Retour sur l’affaire

Jérôme Kerviel était un jeune courtier de 31 ans qui travaillait au département produits dérivés sur action de la Société Générale. En 2008, l’Inspection des risques de la banque relève des anomalies dans les opérations du trader qui prendrait des risques inconsidérés. Si Jérôme Kerviel a fait gagner beaucoup d’argent à la banque (plus d’1,4 milliard en 2007), en quelques jours, il a engagé la Société Générale à hauteur de 50 milliards d’euros, soit une fois et demi le montant des fonds propres de la banque.

Le jeune trader est donc convoqué par la direction et le PDG de la banque, Daniel Bouton, décide de vendre au plus vite le portefeuille de Jérôme Kerviel. Mais cette liquidation des positions du trader a entraîné la chute des actions de la banque sur le marché. Les pertes s’élèvent à 4,9 milliards d’euros. Somme que Jérôme Kerviel a été condamné à reverser à la banque en octobre 2010.

Kerviel, seul coupable dans cette affaire ?

Si en rendant publiques les pertes de la banque, la Société Générale considère le trader comme unique coupable, en juillet 2008, la Commission bancaire infligeait un blâme et une amende de 4 millions d’euros à la banque, en raison des carences de son système de contrôle interne.

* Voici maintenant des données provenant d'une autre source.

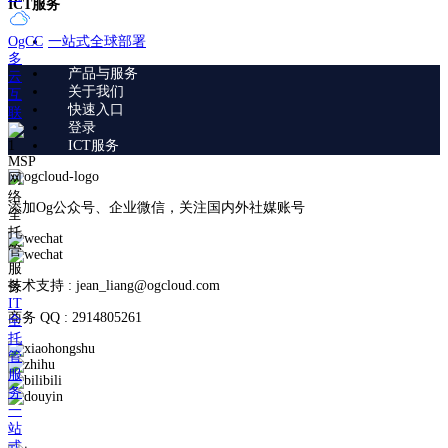
ICT服务
一站式全球部署
OgCC
多
产品与服务
云
关于我们
互
快速入口
联
登录
ICT服务
MSP
网
络
添加Og公众号、企业微信，关注国内外社媒账号
全
托
管
服
技术支持 : jean_liang@ogcloud.com
务
IT
商务 QQ : 2914805261
全
托
管
服
务
一
站
式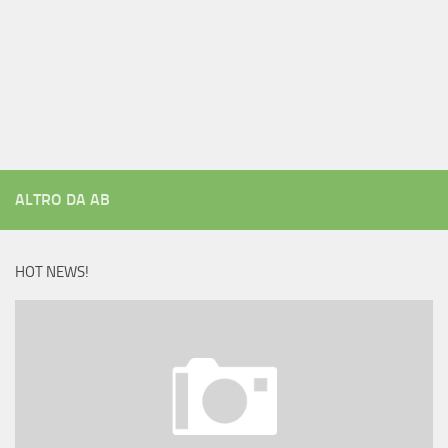
ALTRO DA AB
HOT NEWS!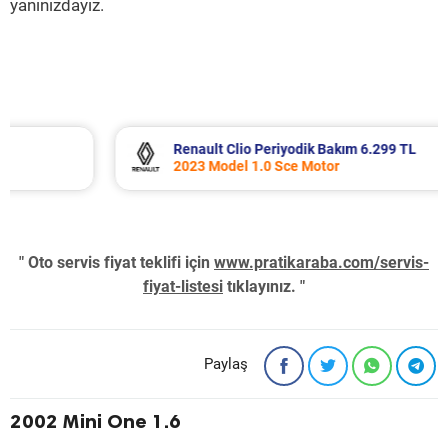
yanınızdayız.
Renault Clio Periyodik Bakım 6.299 TL
2023 Model 1.0 Sce Motor
" Oto servis fiyat teklifi için
www.pratikaraba.com/servis-
fiyat-listesi
tıklayınız. "
Paylaş
2002 Mini One 1.6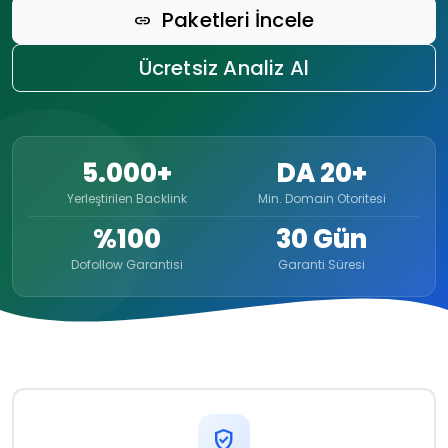
Paketleri İncele
link
Ücretsiz Analiz Al
5.000+
DA 20+
Yerleştirilen Backlink
Min. Domain Otoritesi
%100
30 Gün
Dofollow Garantisi
Garanti Süresi
verified_user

Fin janvier 2008, Jérôme Kerviel était mis en examen et placé en détention provisoire pour « faux et usage de faux », « abus de confiance » et « introduction de données frauduleuses dans un système informatique ». Pour le trader, la direction était au courant de ses opérations mais le laissait faire car il leur faisait gagner de l’argent.

Le premier procès s’ouvre en juin 2010 et le 5 octobre, Jérôme Kerviel est condamné à cinq ans de prison, dont trois ans ferme, et à verser 4,9 milliards d’euros de dommages et intérêts. Aussi absurde que cela puisse paraître, la jurisprudence en matière d’abus de confiance impose le remboursement de la totalité du préjudice.

Ouverture du procès en appel

En 2012, avant l’ouverture du procès en appel du trader, son avocat Me David Koubbi avait déposé plainte contre la Société Générale, pour « faux » et « escroquerie » au jugement, et une procédure devant le Conseil supérieur de la magistrature contre le magistrat qui avait présidé le premier procès. La banque avait alors immédiatement répliqué en déposant également une plainte pour dénonciation calomnieuse.

C’était donc un procès sous haute tension qui avait débuté en juin dernier. Mais Jérôme Kerviel avait alors modifié sa défense, se disant victime de « manipulation » de la part de la direction de la banque, n’hésitant pas à se comparer « à un hamster dans une roue ».

Depuis le début du procès en appel, des témoignages d’anciens employés de la Société Générale défendent l’accusé. « Il y a un suivi trader par trader des flux financiers, la banque sait au jour le jour combien chaque trader a gagné », a déclaré l’un d’eux, à Canal+. Si Kerviel est accusé d’avoir dissimulé ses pertes, pour ce témoin, il ne paraît pas pensable que la direction ne soit pas au courant.

« Je ne suis qu’un homme qui a commis des erreurs au sein d’une banque qui les a longtemps admises parce qu’elle en tirait profit », assurait Jérôme Kerviel dans un livre, publié en mai 2010, L’engrenage, Mémoires d’un trader. Verdict ce mercredi 24 octobre.